■ WHAT TO WORK ON ■
What lines below include the string "permission"? Pick them out and copy them.

───── LISTED ENTRIES ─────

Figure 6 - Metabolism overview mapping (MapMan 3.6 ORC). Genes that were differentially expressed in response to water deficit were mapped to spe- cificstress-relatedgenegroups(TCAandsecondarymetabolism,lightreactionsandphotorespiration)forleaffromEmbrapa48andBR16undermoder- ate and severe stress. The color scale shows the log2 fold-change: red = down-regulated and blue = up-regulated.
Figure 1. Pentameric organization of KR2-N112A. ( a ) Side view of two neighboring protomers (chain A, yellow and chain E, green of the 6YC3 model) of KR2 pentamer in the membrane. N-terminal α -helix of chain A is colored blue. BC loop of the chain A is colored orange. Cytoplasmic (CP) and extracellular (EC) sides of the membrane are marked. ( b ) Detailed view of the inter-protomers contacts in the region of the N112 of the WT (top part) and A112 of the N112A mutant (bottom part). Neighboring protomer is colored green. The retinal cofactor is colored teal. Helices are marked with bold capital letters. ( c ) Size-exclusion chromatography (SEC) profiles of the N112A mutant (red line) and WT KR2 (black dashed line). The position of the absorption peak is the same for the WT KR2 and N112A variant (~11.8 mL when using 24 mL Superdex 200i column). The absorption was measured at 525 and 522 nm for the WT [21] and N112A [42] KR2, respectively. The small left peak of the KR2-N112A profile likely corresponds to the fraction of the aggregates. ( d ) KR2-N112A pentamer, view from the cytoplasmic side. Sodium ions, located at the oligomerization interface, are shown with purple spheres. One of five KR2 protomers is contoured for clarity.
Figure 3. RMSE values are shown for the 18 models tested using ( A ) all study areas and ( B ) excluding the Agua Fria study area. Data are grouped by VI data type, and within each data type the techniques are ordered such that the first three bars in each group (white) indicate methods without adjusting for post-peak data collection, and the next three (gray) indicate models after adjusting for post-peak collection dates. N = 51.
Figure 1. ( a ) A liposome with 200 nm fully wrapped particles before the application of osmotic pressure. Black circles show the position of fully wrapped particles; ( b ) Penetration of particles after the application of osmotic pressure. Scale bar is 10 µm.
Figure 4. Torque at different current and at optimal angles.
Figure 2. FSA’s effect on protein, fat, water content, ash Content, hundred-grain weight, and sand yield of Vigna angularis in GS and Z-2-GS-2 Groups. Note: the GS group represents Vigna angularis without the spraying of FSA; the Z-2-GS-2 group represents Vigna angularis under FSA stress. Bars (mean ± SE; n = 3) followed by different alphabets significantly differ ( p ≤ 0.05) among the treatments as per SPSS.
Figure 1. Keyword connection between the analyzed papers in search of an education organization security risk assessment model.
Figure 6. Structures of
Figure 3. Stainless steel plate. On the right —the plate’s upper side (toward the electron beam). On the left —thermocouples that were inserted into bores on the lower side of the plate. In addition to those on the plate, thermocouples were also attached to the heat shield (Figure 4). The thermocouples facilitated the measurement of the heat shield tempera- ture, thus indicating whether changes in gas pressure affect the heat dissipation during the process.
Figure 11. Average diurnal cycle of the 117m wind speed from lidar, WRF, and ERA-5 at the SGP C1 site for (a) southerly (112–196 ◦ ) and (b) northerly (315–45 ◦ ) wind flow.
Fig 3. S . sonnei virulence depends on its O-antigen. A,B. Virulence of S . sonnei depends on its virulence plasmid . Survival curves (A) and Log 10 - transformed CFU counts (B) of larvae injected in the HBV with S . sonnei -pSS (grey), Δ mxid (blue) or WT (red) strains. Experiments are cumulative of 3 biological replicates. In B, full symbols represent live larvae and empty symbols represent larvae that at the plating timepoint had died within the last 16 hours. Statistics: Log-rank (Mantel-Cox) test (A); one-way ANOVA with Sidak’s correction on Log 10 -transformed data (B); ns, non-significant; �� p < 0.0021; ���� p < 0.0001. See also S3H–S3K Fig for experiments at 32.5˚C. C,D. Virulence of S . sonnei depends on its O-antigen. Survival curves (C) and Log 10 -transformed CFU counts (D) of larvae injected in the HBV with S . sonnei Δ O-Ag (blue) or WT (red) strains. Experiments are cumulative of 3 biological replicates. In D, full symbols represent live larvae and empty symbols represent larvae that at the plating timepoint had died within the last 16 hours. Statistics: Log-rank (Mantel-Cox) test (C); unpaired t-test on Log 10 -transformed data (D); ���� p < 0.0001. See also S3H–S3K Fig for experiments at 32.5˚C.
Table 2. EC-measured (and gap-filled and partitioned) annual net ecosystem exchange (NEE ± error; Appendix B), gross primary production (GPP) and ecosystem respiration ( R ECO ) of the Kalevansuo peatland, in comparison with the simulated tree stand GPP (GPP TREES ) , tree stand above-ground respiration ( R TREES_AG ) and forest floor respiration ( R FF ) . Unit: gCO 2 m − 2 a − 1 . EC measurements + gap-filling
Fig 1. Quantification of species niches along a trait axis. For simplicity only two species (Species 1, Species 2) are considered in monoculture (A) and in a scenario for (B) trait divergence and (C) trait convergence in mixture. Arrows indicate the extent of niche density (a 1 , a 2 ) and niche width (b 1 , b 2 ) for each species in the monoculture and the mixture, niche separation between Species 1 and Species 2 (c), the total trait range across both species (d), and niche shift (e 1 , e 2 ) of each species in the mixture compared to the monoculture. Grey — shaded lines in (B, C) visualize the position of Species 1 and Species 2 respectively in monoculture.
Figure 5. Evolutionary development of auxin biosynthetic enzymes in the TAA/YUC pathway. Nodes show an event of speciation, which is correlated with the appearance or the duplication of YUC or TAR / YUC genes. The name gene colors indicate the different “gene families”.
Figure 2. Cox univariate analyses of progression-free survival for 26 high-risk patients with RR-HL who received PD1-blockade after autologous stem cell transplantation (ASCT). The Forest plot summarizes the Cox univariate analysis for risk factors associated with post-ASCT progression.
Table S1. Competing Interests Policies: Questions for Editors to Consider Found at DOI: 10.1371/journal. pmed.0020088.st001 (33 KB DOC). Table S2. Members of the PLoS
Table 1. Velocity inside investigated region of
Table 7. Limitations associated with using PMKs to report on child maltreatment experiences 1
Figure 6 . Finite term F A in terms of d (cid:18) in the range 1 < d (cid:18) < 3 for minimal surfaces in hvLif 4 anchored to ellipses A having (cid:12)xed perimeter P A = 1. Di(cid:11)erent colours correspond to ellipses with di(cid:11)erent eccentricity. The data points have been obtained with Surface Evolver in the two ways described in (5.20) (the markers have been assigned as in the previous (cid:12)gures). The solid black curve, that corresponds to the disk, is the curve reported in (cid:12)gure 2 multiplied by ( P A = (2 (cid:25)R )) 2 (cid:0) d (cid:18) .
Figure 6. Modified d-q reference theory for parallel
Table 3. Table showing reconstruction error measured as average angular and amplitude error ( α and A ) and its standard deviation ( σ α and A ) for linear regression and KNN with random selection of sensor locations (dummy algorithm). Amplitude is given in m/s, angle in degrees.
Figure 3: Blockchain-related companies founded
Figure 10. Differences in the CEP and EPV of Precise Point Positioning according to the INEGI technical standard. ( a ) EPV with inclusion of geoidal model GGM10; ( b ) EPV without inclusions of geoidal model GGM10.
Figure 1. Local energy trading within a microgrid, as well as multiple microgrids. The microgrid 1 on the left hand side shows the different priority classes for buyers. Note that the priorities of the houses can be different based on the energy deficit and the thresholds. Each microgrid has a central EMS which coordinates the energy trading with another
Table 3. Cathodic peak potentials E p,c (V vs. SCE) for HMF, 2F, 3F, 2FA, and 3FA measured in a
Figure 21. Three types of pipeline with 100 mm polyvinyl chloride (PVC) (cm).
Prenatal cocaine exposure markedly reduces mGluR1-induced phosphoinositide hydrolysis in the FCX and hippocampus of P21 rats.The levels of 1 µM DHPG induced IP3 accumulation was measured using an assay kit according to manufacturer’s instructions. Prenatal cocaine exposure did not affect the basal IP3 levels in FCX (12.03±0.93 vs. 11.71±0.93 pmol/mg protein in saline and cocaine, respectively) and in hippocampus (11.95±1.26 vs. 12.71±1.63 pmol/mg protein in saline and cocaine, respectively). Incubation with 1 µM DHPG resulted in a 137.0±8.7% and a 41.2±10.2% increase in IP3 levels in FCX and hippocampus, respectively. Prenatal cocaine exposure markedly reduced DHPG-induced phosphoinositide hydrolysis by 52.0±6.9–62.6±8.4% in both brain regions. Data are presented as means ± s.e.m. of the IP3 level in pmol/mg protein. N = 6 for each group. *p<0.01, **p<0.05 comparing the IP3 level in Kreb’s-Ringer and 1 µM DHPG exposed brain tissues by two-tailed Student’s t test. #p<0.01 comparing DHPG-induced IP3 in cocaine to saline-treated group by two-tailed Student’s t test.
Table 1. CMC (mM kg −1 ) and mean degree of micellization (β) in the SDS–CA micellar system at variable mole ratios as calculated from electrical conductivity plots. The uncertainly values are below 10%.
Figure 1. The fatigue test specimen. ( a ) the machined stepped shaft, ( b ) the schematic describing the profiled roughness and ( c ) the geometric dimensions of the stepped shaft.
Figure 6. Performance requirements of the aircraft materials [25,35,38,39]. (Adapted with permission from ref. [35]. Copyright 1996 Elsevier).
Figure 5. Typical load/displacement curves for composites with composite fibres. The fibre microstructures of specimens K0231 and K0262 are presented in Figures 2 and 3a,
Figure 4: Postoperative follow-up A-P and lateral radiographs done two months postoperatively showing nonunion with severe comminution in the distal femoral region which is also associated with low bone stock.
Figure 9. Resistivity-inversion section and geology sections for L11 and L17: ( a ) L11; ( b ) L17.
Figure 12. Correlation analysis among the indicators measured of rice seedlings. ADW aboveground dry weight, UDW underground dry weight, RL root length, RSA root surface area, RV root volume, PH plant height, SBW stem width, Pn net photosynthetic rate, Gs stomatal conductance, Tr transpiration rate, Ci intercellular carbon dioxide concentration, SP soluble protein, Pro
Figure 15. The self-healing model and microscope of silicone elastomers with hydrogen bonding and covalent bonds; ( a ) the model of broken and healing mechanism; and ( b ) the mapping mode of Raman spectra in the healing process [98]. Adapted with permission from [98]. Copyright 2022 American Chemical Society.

─────

■ ANSWER BOX ■
Figure 6. Performance requirements of the aircraft materials [25,35,38,39]. (Adapted with permission from ref. [35]. Copyright 1996 Elsevier).
Figure 15. The self-healing model and microscope of silicone elastomers with hydrogen bonding and covalent bonds; ( a ) the model of broken and healing mechanism; and ( b ) the mapping mode of Raman spectra in the healing process [98]. Adapted with permission from [98]. Copyright 2022 American Chemical Society.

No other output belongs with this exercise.